For the court, it is obvious that Ana Saltão is not a psychopath because she passed PJ's psycho-technical tests and because she raised money for a colleague who had cancer, she soon worried about others. And since she only married in 2007 and the crime was in November 2012, she could not have old issues with a person she had only recently met and with whom she had a scarce relationship.

Kill for what?
Ana Saltão and her husband, also inspector of the PJ, lived with relative difficulty. The money was bad enough to pay all bills, had debts with credit cards and had to borrow money from the victim: 1500 euros they were paying every month. For the prosecution, Ana Saltão killed not only to not have to pay the debt but also to be able to benefit from an inheritance through the husband. It is not credible for the court to kill someone just for the sake of receiving money (the heirs of the victim were the children, not the grandchild) and the economic situation of the couple was not so serious as to justify such an extreme solution.

Proof contaminated
One of the strongest evidence of the accusation was a coat of Ana Saltão with traces of gunpowder. The garment was handed over to the colleagues on suspicion and was thrown to the floor of a PJ do Porto office, where it was stored before being subjected to analysis. In addition to criticizing this "inexplicable" procedure, the court finds that the coat may have been contaminated.

When it was stopped, Ana Saltão had a wound in the right hand, that used to shoot, and that, according to the PJ, has tried to hide. But the court also does not accept this clue as evidence. An expert said in court that the injury could result from a series of shots, but also from a burn, thus confirming the version of Ana Saltão, who said she had burned herself in the kitchen.

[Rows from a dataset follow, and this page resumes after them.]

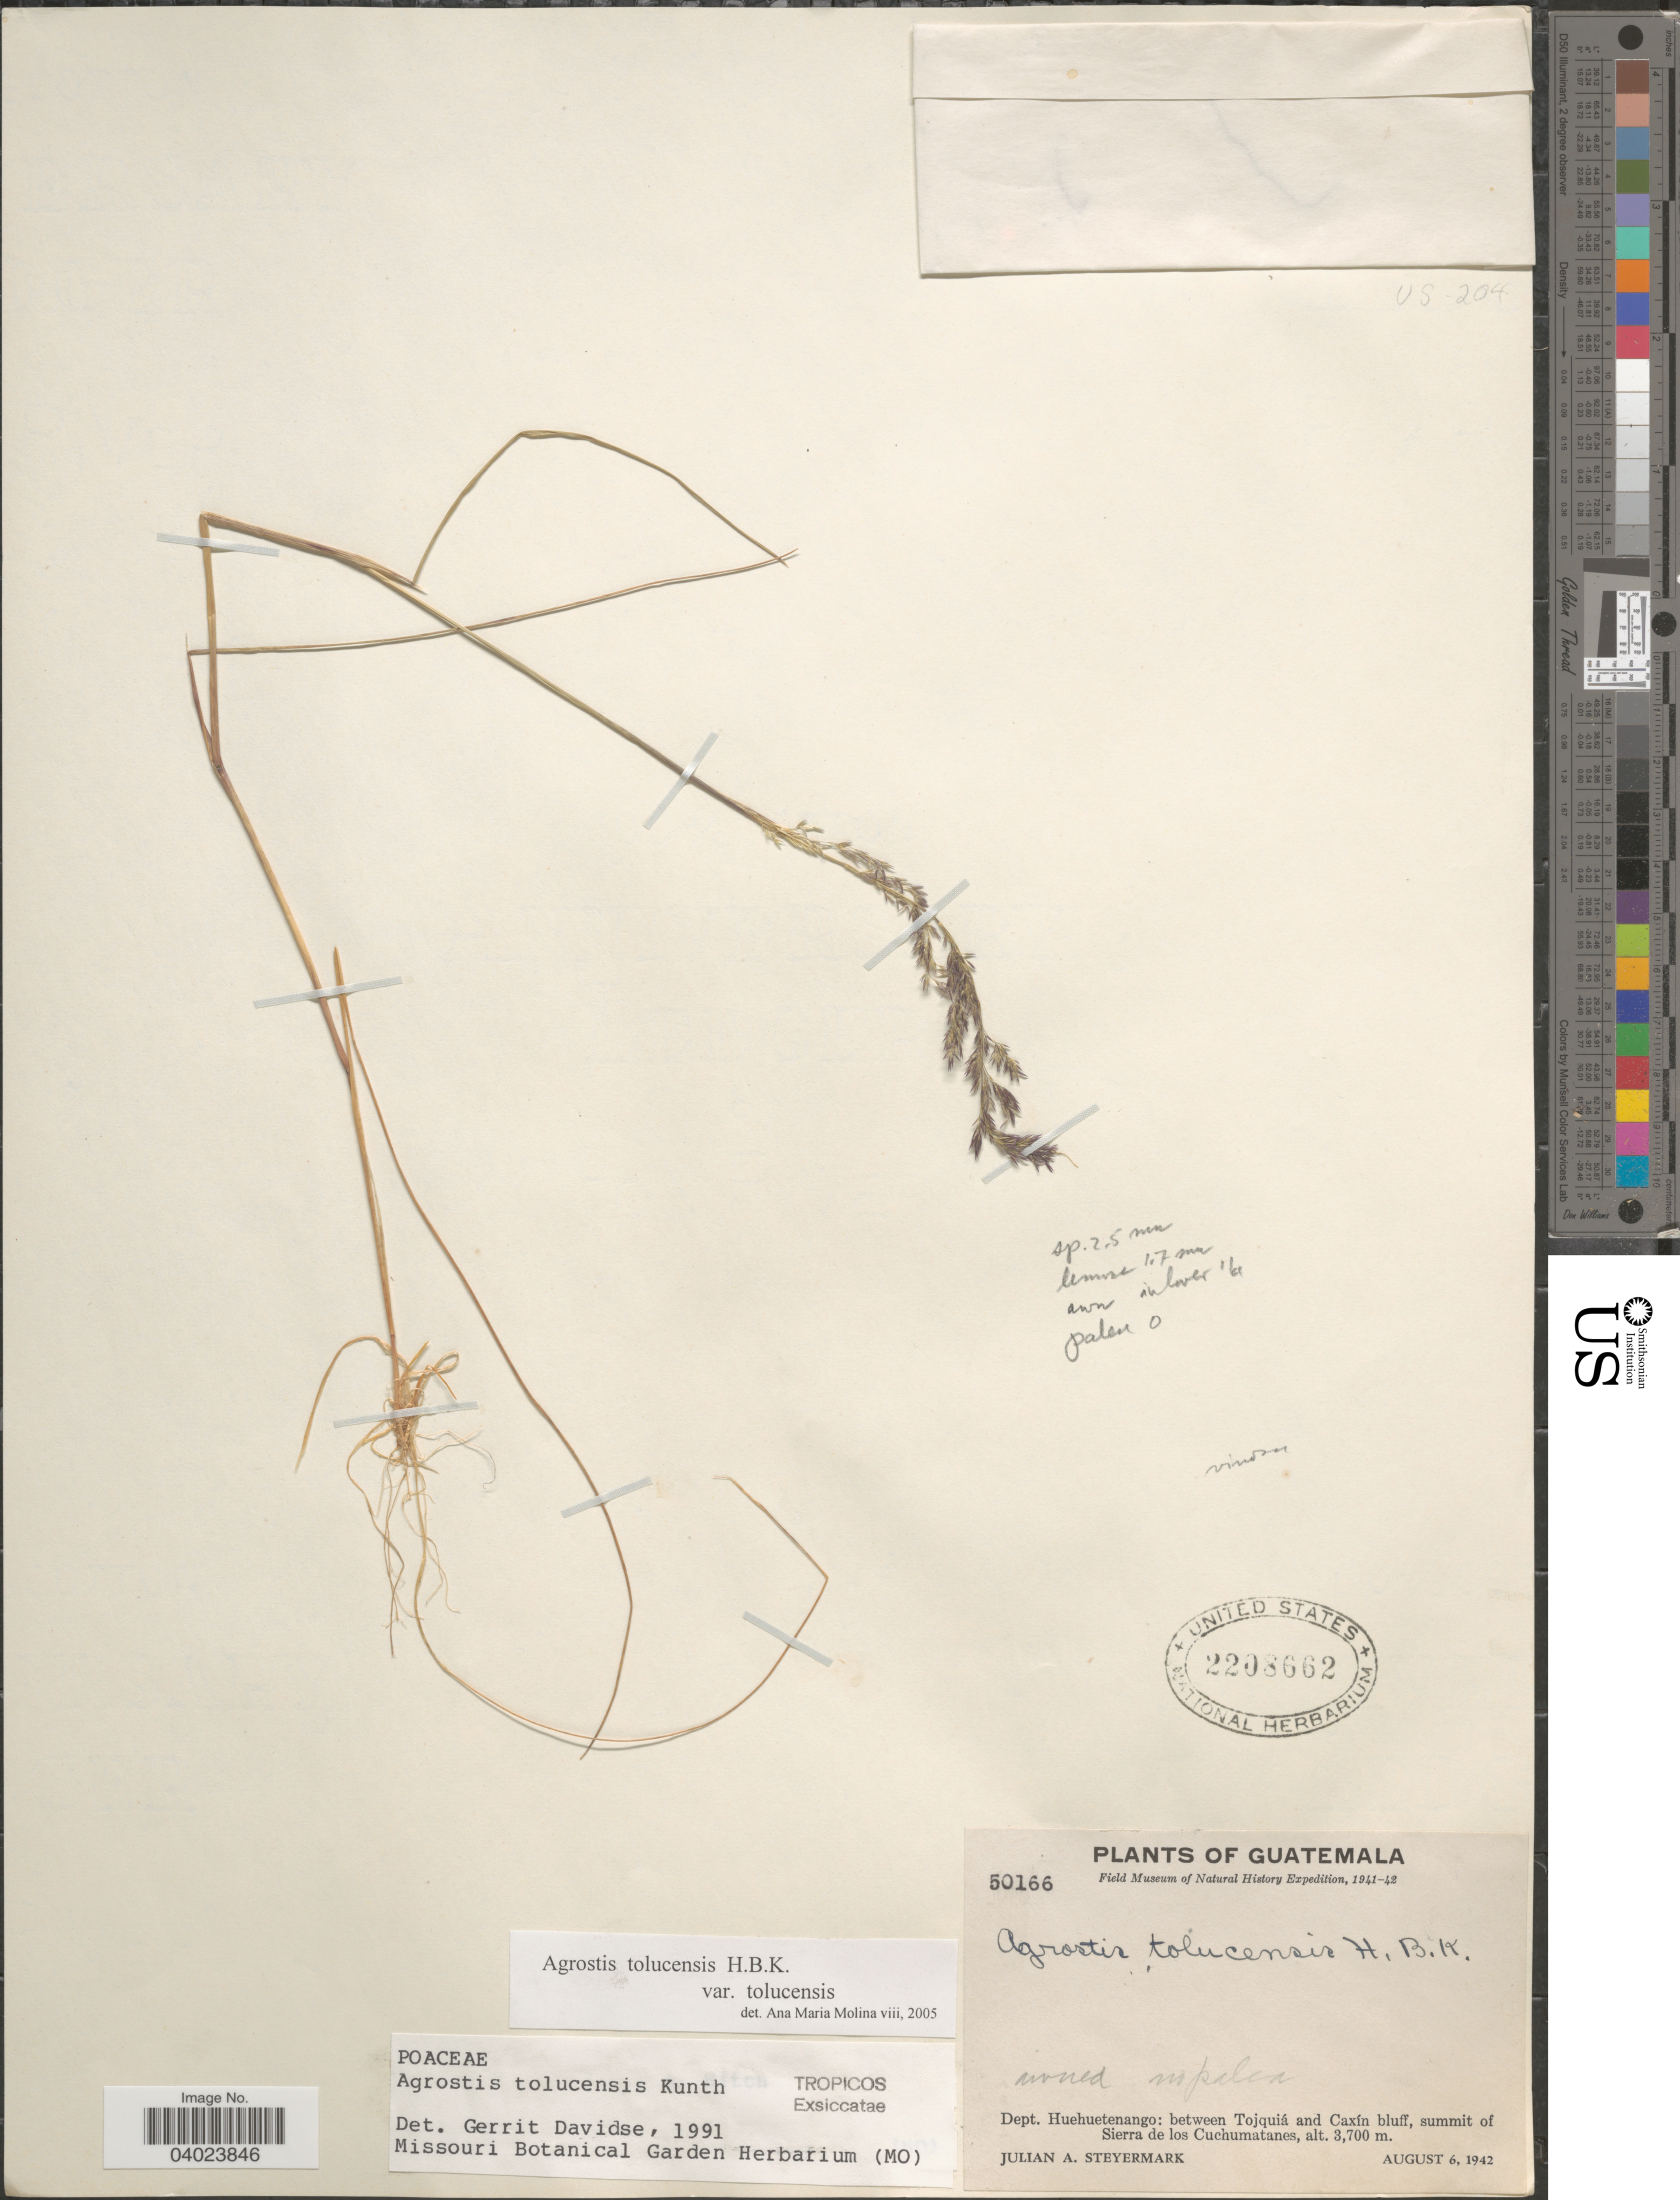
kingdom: Plantae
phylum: Tracheophyta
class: Liliopsida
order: Poales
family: Poaceae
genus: Agrostis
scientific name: Agrostis tolucensis Kunth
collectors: J. Steyermark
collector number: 50166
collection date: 1942-08-06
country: Guatemala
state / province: Huehuetenango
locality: Dept. Huehuetenango: between Tojquiá and Caxín bluff, summit of Sierra de los Cuchumatanes.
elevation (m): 3700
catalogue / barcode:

From Maia to Coimbra, two hours away
On the day of the homicide, Ana Salão was at home recovering from a relatively serious operation that prevented her from walking normally. She was spotted by a neighbor after two-thirty in the afternoon to see the mail. He was in his pajamas and his coat. Filomena was killed before five in the afternoon. The court did the math and concluded that between the victim's house in Coimbra and that of the suspect in Maia, it would be more than two hours by car and that it would be very difficult for the defendant to get dressed, to get in the car and cover the distance in such a short time. The neighbor's testimony was not sent by the PJ to the criminal investigation judge who ordered six months of preventive custody for Ana Saltão.

Stolen weapon?
The murder weapon was not found by the PJ, who deduced that it was the 9mm Glock that disappeared from the wardrobe of inspector Liliana Vasconcelos, colleague of Ana Saltão. The gun was in a locked drawer and the court came to the conclusion that, without a key, the furniture could only be opened if it were turned upside down and with a few strokes in the drawer. Something that a person alone could hardly do without help. Soon, the court could not convince herself that it was Ana Saltão who stole the weapon, or that it had actually been stolen and used to kill Filomena Gonçalves.

On the day of the crime, Ana Saltão hung up the phone and, according to the accusation, was not detected in Coimbra. "Would not it have been simpler to keep him at home and not answer the calls?"

With all doubts, it was not enough for the Court to find guilty, but it is also insufficient to declare it innocent. And, in doubt, he acquitted her. 

----------------------------------------------------------------------------------------------------------------------
Sounds like the court felt there eas an absence of evidence... LOL

Offline misty

Sounds like the court felt there eas an absence of evidence... LOL

I guess that's what happens when someone tries to manipulate any evidence to fit an improbable thesis. Readiing between the lines (maybe wrongly) it does seem Ana was purposely targeted in a personal vendetta. IMO.